(THE INPUT)

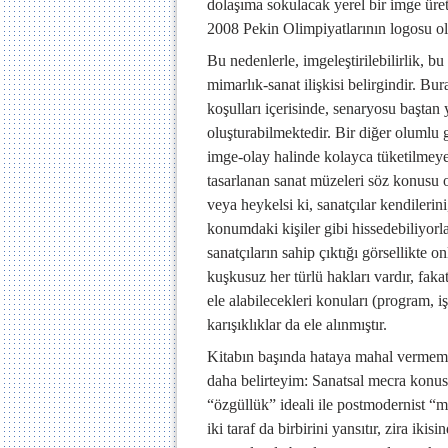
dolaşıma sokulacak yerel bir imge ür
2008 Pekin Olimpiyatlarının logosu ola
Bu nedenlerle, imgeleştirilebilirlik, bu
mimarlık-sanat ilişkisi belirgindir. Bu
koşulları içerisinde, senaryosu başta
oluşturabilmektedir. Bir diğer olumlu g
imge-olay halinde kolayca tüketilmeye 
tasarlanan sanat müzeleri söz konusu ol
veya heykelsi ki, sanatçılar kendilerin
konumdaki kişiler gibi hissedebiliyorla
sanatçıların sahip çıktığı görsellikte 
kuşkusuz her türlü hakları vardır, fak
ele alabilecekleri konuları (program, iş
karışıklıklar da ele alınmıştır.
Kitabın başında hataya mahal vermemek
daha belirteyim: Sanatsal mecra konu
“özgüllük” ideali ile postmodernist “me
iki taraf da birbirini yansıtır, zira ik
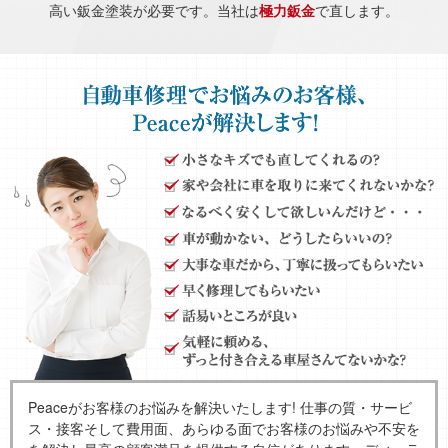
高い鈑金塗装が必要です。当社は
極力鈑金
で直します。
Peaceがお客様のお悩みを解決いたします! 仕事の質・サービ
ス・接客そして費用面、あらゆる面でお客様のお悩みや不安を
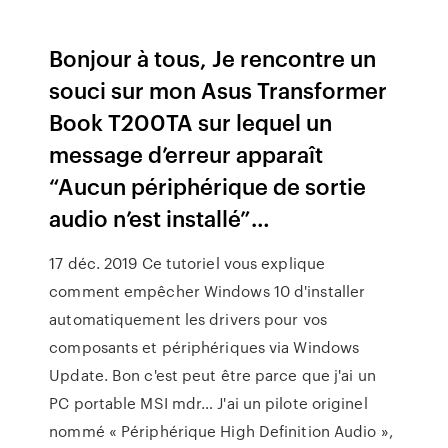
Bonjour à tous, Je rencontre un
souci sur mon Asus Transformer
Book T200TA sur lequel un
message d’erreur apparaît
“Aucun périphérique de sortie
audio n’est installé”…
17 déc. 2019 Ce tutoriel vous explique
comment empêcher Windows 10 d'installer
automatiquement les drivers pour vos
composants et périphériques via Windows
Update. Bon c'est peut être parce que j'ai un
PC portable MSI mdr… J'ai un pilote originel
nommé « Périphérique High Definition Audio »,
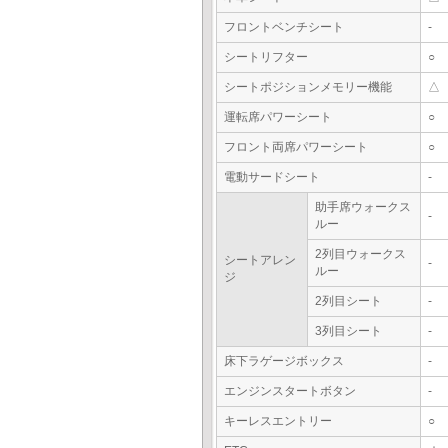
フロントベンチシート
-
シートリフター
○
シートポジションメモリー機能
△
運転席パワーシート
○
フロント両席パワーシート
○
電動サードシート
-
助手席ウォークス
-
ルー
2列目ウォークス
シートアレン
-
ルー
ジ
2列目シート
-
3列目シート
-
床下ラゲージボックス
-
エンジンスタートボタン
-
キーレスエントリー
○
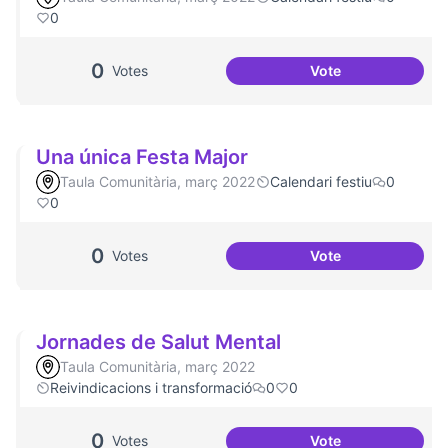
0
0
Votes
Vote
Aniversari de Can
Una única Festa Major
Taula Comunitària, març 2022
Calendari festiu
0
0
0
Votes
Vote
Una única Festa M
Jornades de Salut Mental
Taula Comunitària, març 2022
Reivindicacions i transformació
0
0
0
Votes
Vote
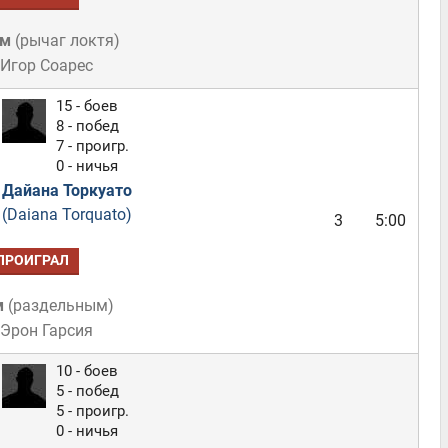
ом
(
рычаг локтя
)
 Игор Соарес
15 - боев
8 - побед
7 - проигр.
0 - ничья
Дайана Торкуато
(Daiana Torquato)
3
5:00
ПРОИГРАЛ
м
(
раздельным
)
 Эрон Гарсия
10 - боев
5 - побед
5 - проигр.
0 - ничья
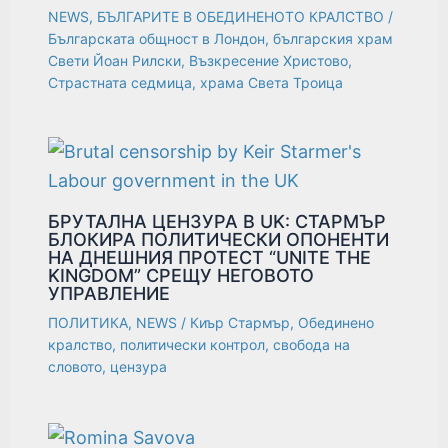
NEWS
,
БЪЛГАРИТЕ В ОБЕДИНЕНОТО КРАЛСТВО
/
Българската общност в Лондон
,
българския храм
Свети Йоан Рилски
,
Възкресение Христово
,
Страстната седмица
,
храма Света Троица
БРУТАЛНА ЦЕНЗУРА В UK: СТАРМЪР
БЛОКИРА ПОЛИТИЧЕСКИ ОПОНЕНТИ
НА ДНЕШНИЯ ПРОТЕСТ “UNITE THE
KINGDOM” СРЕЩУ НЕГОВОТО
УПРАВЛЕНИЕ
ПОЛИТИКА
,
NEWS
/
Киър Стармър
,
Обединено
кралство
,
политически контрол
,
свобода на
словото
,
цензура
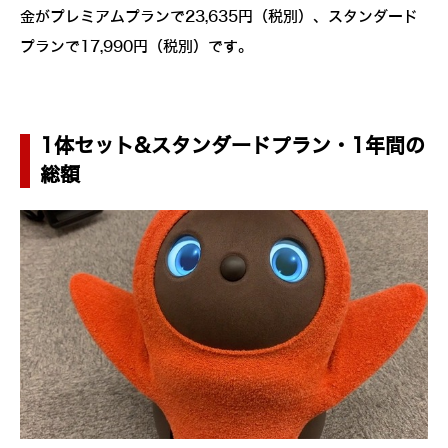
金がプレミアムプランで23,635円（税別）、スタンダード
プランで17,990円（税別）です。
1体セット&スタンダードプラン・1年間の
総額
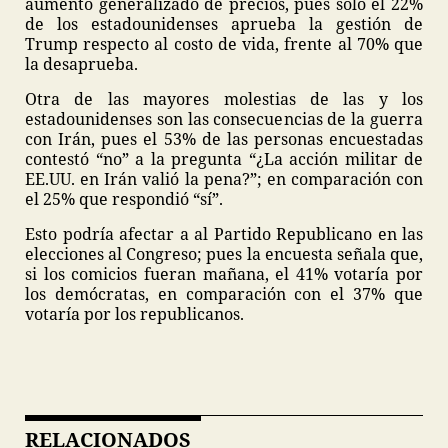
aumento generalizado de precios, pues solo el 22%
de los estadounidenses aprueba la gestión de
Trump respecto al costo de vida, frente al 70% que
la desaprueba.
Otra de las mayores molestias de las y los
estadounidenses son las consecuencias de la guerra
con Irán, pues el 53% de las personas encuestadas
contestó “no” a la pregunta “¿La acción militar de
EE.UU. en Irán valió la pena?”; en comparación con
el 25% que respondió “sí”.
Esto podría afectar a al Partido Republicano en las
elecciones al Congreso; pues la encuesta señala que,
si los comicios fueran mañana, el 41% votaría por
los demócratas, en comparación con el 37% que
votaría por los republicanos.
RELACIONADOS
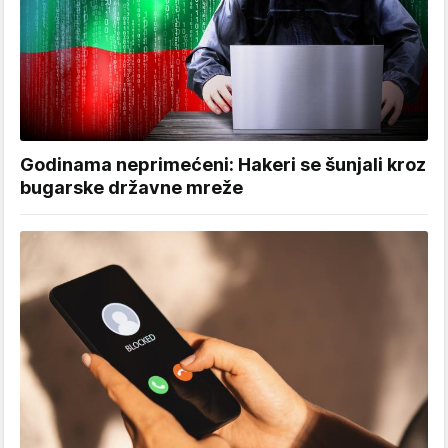
Godinama neprimećeni: Hakeri se šunjali kroz
bugarske državne mreže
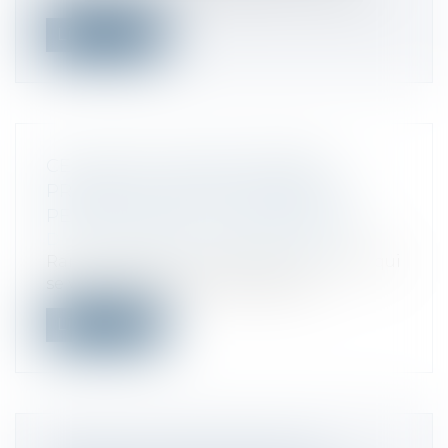
Lire la suite
CE NOUVEAU FONDS HYBRIDE
PROMET UN DEGRÉ UNIQUE DE
PERFORMANCE ET DE RÉSILIENCE
Droit des sociétés
/
Levées de fonds
Ramify, plateforme d'épargne en ligne qui
se veut une alternative digitale à...
Lire la suite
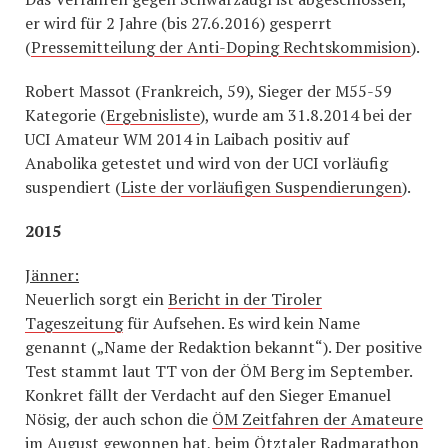
er wird für 2 Jahre (bis 27.6.2016) gesperrt
(
Pressemitteilung der Anti-Doping Rechtskommision
).
Robert Massot (Frankreich, 59), Sieger der M55-59
Kategorie (
Ergebnisliste
), wurde am 31.8.2014 bei der
UCI Amateur WM 2014 in Laibach positiv auf
Anabolika getestet und wird von der UCI vorläufig
suspendiert (
Liste der vorläufigen Suspendierungen
).
2015
Jänner:
Neuerlich sorgt ein
Bericht in der Tiroler
Tageszeitung
für Aufsehen. Es wird kein Name
genannt („Name der Redaktion bekannt“). Der positive
Test stammt laut TT von der ÖM Berg im September.
Konkret fällt der Verdacht auf den Sieger Emanuel
Nösig, der auch schon die
ÖM Zeitfahren der Amateure
im August gewonnen hat, beim Ötztaler Radmarathon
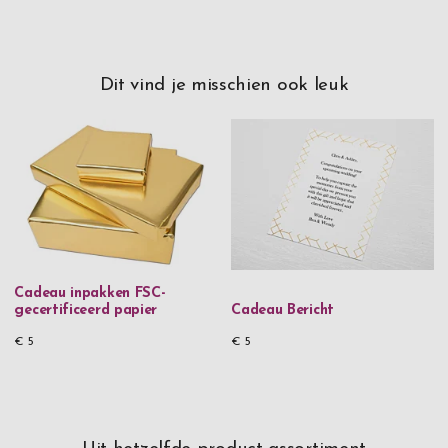
Dit vind je misschien ook leuk
Cadeau inpakken FSC-
gecertificeerd papier
Cadeau Bericht
€ 5
€ 5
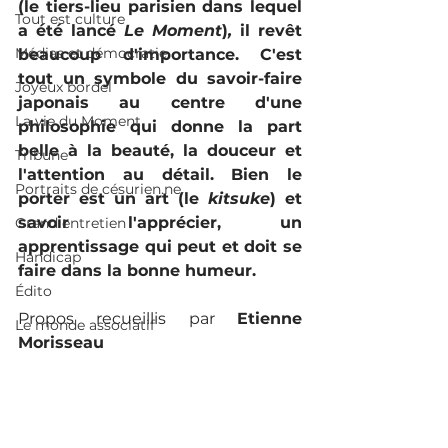
(le tiers-lieu parisien dans lequel 
Tout est culture
a été lancé 
Le Moment
)
,
 il revêt 
Médias et démocratie
beaucoup d'importance. C'est 
tout un symbole du savoir-faire 
Joyeux bordel
japonais au centre d'une 
La vie du Moment
philosophie qui donne la part 
belle à la beauté, la douceur et 
Tribune
l'attention au détail. Bien le 
Portraits de césurien.ne
porter est un art (le 
kitsuke
) et 
savoir l'apprécier, un 
Grand entretien
apprentissage qui peut et doit se 
Handicap
faire dans la bonne humeur.
Édito
Propos recueillis par 
Etienne 
Le monde associatif
Morisseau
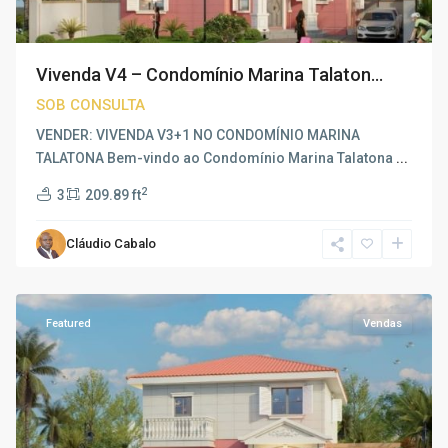
Vivenda V4 – Condomínio Marina Talaton...
SOB CONSULTA
VENDER: VIVENDA V3+1 NO CONDOMÍNIO MARINA
TALATONA Bem-vindo ao Condomínio Marina Talatona
...
2
3
209.89 ft
Cláudio Cabalo
Talatona
,
Luanda
Featured
Vendas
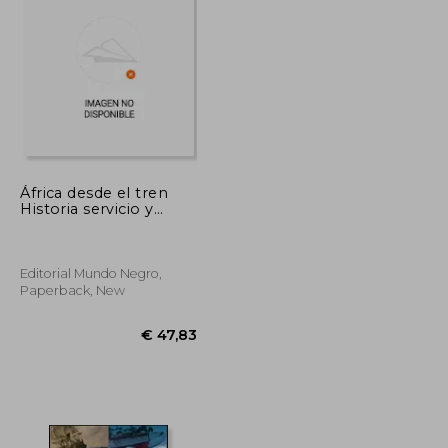
€ 38,10
€ 30,48
África desde el tren
Historia servicio y
futuro del ferrocarril
negroafricano (in
Spanish)
Editorial Mundo Negro,
Paperback, New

(End THE INPUT)

TASK TO CARRY OUT> Set down the records above exactly as written, beginning with the first line and ending with the line that contains "храма Света Троица", and do not include pictures.

SOLUTION BELOW>
dolaşıma sokulacak yerel bir imge ür
2008 Pekin Olimpiyatlarının logosu ola
Bu nedenlerle, imgeleştirilebilirlik, bu
mimarlık-sanat ilişkisi belirgindir. Bu
koşulları içerisinde, senaryosu başta
oluşturabilmektedir. Bir diğer olumlu g
imge-olay halinde kolayca tüketilmeye 
tasarlanan sanat müzeleri söz konusu ol
veya heykelsi ki, sanatçılar kendilerin
konumdaki kişiler gibi hissedebiliyorla
sanatçıların sahip çıktığı görsellikte 
kuşkusuz her türlü hakları vardır, fak
ele alabilecekleri konuları (program, iş
karışıklıklar da ele alınmıştır.
Kitabın başında hataya mahal vermemek
daha belirteyim: Sanatsal mecra konu
“özgüllük” ideali ile postmodernist “me
iki taraf da birbirini yansıtır, zira ik
高い鈑金塗装が必要です。当社は
極力鈑金
で直します。
Peaceがお客様のお悩みを解決いたします! 仕事の質・サービ
ス・接客そして費用面、あらゆる面でお客様のお悩みや不安を
Bonjour à tous, Je rencontre un
souci sur mon Asus Transformer
Book T200TA sur lequel un
message d’erreur apparaît
“Aucun périphérique de sortie
audio n’est installé”…
17 déc. 2019 Ce tutoriel vous explique
comment empêcher Windows 10 d'installer
automatiquement les drivers pour vos
composants et périphériques via Windows
Update. Bon c'est peut être parce que j'ai un
PC portable MSI mdr… J'ai un pilote originel
nommé « Périphérique High Definition Audio »,
フロントベンチシート
-
シートリフター
○
シートポジションメモリー機能
△
運転席パワーシート
○
フロント両席パワーシート
○
電動サードシート
-
助手席ウォークス
-
ルー
2列目ウォークス
シートアレン
-
ルー
ジ
2列目シート
-
3列目シート
-
床下ラゲージボックス
-
エンジンスタートボタン
-
キーレスエントリー
○
0
0
Votes
Vote
Aniversari de Can
Una única Festa Major
Taula Comunitària, març 2022
Calendari festiu
0
0
0
Votes
Vote
Una única Festa M
Jornades de Salut Mental
Taula Comunitària, març 2022
Reivindicacions i transformació
0
0
0
Votes
Vote
ом
(
рычаг локтя
)
 Игор Соарес
15 - боев
8 - побед
7 - проигр.
0 - ничья
Дайана Торкуато
(Daiana Torquato)
3
5:00
ПРОИГРАЛ
м
(
раздельным
)
 Эрон Гарсия
10 - боев
5 - побед
5 - проигр.
0 - ничья
NEWS
,
БЪЛГАРИТЕ В ОБЕДИНЕНОТО КРАЛСТВО
/
Българската общност в Лондон
,
българския храм
Свети Йоан Рилски
,
Възкресение Христово
,
Страстната седмица
,
храма Света Троица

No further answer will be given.